HackerTrans
TopNewTrendsCommentsPastAskShowJobs

qwertylicious

no profile record

comments

qwertylicious
·8개월 전·discuss
I mean, yeah?

That's why in my workflow I don't write single monster specs. Rather, I work with the LLM to iterate on small, individual, highly constrained specs that provide useful context for what/why/how -- stories, if you will -- that include a small set of critical requirements and related context -- the criteria by which you might "accept" the work -- and then I build up a queue of those "stories" that form a, you might say, backlog of work that I then iterate with the LLM to implement.

I then organize that backlog so that I can front-load uncovering unknowns while delivering high-value features first.

This isn't rocket science.

By far the biggest challenge I experience is compounding error during those iterative cycles creating brittleness, code duplication, and generally bad architecture/design. Finding ways to incorporate key context or other hints in those individual work items is something I'm still sorting out.

(and yes, I use en-dashes, and no I'm not an AI)
qwertylicious
·11개월 전·discuss
> It's a logical presumption. Researchers discover things. AGI is a researcher that can be scaled, research faster, and requires no downtime.

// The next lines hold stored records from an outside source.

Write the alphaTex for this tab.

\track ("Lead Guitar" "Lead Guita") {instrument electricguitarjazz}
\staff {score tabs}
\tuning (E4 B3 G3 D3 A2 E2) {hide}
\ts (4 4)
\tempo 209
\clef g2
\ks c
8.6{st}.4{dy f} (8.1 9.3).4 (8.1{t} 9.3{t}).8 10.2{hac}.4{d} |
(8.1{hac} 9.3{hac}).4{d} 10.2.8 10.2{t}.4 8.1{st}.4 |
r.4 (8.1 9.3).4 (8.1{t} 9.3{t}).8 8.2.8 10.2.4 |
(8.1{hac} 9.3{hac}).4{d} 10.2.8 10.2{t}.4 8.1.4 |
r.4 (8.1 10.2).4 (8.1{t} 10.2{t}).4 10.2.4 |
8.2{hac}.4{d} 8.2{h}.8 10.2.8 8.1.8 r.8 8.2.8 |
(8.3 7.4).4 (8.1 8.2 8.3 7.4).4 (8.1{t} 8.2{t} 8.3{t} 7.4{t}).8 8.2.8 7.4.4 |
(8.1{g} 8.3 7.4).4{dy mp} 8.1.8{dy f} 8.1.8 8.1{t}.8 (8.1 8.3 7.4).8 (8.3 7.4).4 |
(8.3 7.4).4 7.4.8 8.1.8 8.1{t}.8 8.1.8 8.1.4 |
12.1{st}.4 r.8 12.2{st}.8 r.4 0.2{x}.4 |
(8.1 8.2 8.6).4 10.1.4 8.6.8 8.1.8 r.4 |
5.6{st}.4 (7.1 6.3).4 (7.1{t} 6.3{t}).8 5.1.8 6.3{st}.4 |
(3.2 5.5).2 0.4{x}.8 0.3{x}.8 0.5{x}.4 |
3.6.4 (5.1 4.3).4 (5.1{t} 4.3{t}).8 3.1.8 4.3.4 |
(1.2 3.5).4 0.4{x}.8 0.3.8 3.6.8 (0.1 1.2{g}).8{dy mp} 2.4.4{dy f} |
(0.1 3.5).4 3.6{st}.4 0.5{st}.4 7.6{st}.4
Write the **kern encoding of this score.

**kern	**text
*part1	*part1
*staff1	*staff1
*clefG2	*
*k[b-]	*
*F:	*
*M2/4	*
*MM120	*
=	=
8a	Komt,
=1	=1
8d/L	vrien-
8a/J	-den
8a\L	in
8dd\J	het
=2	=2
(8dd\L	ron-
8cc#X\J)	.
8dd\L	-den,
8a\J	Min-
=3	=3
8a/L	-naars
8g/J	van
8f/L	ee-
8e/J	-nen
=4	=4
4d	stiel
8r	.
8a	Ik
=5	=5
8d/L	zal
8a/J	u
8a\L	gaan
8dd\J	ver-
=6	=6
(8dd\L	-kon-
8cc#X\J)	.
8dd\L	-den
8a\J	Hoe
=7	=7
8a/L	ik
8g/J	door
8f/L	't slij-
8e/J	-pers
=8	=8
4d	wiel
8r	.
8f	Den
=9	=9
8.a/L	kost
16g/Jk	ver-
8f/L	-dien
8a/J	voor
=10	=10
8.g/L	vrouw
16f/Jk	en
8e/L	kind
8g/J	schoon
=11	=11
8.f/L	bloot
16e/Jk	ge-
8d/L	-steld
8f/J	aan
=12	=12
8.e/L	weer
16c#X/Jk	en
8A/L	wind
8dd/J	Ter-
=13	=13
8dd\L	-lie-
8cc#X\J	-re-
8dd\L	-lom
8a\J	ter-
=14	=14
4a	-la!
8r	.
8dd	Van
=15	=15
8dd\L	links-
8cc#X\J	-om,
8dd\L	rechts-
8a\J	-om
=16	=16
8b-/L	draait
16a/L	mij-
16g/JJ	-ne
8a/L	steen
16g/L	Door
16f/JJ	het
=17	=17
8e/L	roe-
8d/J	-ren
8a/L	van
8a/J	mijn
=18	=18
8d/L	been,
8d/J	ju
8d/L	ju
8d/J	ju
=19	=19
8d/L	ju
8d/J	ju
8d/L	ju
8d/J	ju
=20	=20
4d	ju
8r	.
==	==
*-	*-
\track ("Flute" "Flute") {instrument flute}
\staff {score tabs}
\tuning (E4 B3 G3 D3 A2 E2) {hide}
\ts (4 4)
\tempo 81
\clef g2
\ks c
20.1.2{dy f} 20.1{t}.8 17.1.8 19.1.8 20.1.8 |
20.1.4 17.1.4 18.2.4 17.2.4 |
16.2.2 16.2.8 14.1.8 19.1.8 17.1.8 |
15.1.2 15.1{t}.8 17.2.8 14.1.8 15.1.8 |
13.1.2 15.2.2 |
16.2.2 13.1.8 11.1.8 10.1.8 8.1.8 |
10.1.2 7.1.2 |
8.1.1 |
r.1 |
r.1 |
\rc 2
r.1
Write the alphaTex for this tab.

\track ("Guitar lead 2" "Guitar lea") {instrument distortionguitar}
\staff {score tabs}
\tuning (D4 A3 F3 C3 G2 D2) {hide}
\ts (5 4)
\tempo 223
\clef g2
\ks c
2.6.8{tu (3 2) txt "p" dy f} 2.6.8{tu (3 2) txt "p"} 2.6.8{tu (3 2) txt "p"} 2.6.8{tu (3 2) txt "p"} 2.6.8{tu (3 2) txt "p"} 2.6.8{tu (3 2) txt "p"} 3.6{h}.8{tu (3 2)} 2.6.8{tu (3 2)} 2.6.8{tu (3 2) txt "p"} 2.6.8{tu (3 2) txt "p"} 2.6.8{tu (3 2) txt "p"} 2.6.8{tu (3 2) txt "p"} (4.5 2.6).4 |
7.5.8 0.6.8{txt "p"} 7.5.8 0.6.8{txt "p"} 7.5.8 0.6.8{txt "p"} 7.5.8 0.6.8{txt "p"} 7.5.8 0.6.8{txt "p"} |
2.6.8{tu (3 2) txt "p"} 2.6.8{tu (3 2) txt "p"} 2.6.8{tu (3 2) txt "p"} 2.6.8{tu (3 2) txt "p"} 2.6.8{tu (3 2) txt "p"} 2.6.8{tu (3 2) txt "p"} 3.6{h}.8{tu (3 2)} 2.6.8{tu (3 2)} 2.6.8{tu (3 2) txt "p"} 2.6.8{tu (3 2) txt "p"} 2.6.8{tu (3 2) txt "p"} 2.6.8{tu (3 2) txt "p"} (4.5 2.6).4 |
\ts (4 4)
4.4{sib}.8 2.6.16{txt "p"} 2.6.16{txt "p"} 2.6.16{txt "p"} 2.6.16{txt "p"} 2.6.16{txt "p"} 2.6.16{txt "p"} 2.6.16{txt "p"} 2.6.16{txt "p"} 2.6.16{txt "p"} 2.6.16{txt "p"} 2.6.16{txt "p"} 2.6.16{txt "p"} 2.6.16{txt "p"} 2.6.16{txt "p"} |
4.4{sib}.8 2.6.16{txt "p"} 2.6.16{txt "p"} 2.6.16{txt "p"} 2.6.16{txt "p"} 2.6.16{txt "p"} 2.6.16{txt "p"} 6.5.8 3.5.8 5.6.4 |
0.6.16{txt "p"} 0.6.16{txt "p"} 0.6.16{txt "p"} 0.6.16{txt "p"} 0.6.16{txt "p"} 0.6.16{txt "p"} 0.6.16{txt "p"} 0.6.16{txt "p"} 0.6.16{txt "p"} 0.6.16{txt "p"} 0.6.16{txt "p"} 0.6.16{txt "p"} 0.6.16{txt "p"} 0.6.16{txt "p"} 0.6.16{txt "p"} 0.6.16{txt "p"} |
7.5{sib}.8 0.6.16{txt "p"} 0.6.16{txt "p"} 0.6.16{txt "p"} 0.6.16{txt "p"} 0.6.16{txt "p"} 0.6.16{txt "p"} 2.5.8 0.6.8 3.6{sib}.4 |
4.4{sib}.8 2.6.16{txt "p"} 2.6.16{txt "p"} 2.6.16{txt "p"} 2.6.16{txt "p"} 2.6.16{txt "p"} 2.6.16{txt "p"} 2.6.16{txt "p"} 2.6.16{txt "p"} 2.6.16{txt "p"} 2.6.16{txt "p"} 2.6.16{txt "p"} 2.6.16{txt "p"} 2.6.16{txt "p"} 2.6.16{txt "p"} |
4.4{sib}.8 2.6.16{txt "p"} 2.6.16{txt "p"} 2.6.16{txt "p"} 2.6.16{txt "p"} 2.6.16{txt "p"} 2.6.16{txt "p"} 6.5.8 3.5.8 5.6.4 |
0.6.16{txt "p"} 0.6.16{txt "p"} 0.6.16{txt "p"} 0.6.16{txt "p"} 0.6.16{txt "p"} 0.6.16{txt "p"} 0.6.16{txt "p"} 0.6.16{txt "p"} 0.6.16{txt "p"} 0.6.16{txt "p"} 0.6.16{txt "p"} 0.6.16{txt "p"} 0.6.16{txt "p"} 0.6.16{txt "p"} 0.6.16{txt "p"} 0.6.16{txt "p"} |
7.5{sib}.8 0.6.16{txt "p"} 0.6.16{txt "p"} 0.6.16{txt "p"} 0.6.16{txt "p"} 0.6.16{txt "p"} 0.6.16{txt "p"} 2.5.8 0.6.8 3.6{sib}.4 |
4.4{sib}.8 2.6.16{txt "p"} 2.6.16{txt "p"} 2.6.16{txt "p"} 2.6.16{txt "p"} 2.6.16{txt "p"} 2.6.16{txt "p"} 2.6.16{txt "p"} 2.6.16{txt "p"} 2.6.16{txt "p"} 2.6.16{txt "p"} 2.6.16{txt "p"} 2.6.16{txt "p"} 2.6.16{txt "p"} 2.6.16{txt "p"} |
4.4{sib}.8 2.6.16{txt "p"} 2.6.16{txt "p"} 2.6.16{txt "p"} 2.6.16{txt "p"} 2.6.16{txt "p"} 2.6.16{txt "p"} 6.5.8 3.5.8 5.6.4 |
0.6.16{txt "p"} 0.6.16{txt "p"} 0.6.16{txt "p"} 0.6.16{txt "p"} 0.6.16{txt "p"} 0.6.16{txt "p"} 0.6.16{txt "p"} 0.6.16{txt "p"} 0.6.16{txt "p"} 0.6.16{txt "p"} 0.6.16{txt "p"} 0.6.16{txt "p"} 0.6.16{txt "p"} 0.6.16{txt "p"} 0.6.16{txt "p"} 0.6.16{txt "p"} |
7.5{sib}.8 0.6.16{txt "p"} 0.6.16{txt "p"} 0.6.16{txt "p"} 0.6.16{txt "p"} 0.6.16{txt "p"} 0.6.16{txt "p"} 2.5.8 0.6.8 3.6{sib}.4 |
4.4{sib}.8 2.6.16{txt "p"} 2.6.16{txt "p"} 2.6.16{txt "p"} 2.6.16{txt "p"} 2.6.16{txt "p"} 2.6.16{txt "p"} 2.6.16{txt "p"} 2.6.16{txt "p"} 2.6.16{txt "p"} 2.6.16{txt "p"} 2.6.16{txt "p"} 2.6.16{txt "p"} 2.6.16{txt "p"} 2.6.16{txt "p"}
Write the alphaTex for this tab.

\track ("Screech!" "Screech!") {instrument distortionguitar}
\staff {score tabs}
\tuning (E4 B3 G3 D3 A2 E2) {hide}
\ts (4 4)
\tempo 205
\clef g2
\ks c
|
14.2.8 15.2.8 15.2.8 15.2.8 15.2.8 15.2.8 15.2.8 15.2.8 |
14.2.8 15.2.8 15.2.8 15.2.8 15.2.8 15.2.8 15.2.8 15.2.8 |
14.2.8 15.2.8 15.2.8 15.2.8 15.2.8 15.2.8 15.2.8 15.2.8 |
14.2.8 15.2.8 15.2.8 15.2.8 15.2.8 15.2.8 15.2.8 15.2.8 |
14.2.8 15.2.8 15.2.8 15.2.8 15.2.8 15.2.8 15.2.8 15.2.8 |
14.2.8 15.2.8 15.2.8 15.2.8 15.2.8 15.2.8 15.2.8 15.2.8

Those observations only lead to scaling research linearly, not exponentially.

Assuming a given discovery requires X units of effort, simply adding more time and more capacity just means we increase the slope of the line.

Exponential progress requires accelerating the rate of acceleration of scientific discovery, and for all we know that's fundamentally limited by computing capacity, energy requirements, or good ol' fundamental physics.
qwertylicious
·11개월 전·discuss
> Progress has been exponential in the generic.

Has it? Really?

Consider theoretical physics, which hasn't significantly advancement since the advent of general relativity and quantum theory.

Or neurology, where we continue to have only the most basic understanding of how the human mind actually works (let alone the origin of consciousness).

Heck, let's look at good ol' Moore's Law, which started off exponential but has slowed down dramatically.

It's said that an S curve always starts out looking exponential, and I'd argue in all of those cases we're seeing exactly that. There's no reason to assume technological progress in general, whether via human or artificial intelligence, is necessarily any different.